++++ SUPPLIED INFORMATION

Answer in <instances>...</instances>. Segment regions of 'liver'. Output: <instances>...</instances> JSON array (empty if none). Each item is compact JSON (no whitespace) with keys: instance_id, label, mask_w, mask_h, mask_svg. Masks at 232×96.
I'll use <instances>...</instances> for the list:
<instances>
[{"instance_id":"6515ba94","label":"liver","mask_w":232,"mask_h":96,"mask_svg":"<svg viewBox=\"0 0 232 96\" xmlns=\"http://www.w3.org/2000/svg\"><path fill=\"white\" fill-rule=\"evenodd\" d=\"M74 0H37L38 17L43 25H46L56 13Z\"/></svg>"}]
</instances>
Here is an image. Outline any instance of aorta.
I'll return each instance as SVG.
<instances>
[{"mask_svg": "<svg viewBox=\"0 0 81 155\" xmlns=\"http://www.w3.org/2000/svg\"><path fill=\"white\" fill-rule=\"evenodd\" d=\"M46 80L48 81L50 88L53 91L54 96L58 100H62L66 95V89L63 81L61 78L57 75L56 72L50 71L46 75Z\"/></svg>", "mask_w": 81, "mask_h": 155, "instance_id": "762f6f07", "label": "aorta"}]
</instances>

++++++++
++++ SUPPLIED INFORMATION

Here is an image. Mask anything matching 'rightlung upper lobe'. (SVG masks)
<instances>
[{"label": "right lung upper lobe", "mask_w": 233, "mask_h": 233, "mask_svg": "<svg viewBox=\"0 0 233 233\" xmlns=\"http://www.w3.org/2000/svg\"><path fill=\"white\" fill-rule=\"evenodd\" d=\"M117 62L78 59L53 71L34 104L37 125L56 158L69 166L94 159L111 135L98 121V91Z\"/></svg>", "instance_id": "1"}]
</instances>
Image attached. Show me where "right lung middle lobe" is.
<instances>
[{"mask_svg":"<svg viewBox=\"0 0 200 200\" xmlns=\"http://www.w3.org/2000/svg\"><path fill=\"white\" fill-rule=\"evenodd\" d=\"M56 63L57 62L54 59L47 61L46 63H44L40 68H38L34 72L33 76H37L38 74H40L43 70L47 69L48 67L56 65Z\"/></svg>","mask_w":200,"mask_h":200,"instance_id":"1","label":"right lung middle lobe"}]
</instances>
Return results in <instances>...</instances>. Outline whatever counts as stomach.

++++++++
++++ SUPPLIED INFORMATION

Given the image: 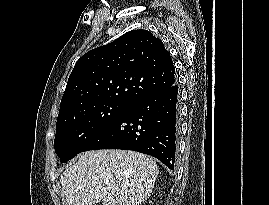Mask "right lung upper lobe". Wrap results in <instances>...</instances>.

++++++++

> **PROBLEM**: Can you rewrite the part above that opens with the line containing "Here is an image. Mask" and closes with the line containing "62L78 59L53 71L34" as a numbered list, with both of those lines included and any blank lines dropped?

> **ANSWER TO THE PROBLEM**:
1. Here is an image. Mask anything matching 'rightlung upper lobe'. (SVG masks)
2. <instances>
3. [{"label": "right lung upper lobe", "mask_w": 233, "mask_h": 233, "mask_svg": "<svg viewBox=\"0 0 233 233\" xmlns=\"http://www.w3.org/2000/svg\"><path fill=\"white\" fill-rule=\"evenodd\" d=\"M117 62L78 59L53 71L34 104L37 125L56 158L69 166L94 159L111 135L98 121V91Z\"/></svg>", "instance_id": "1"}]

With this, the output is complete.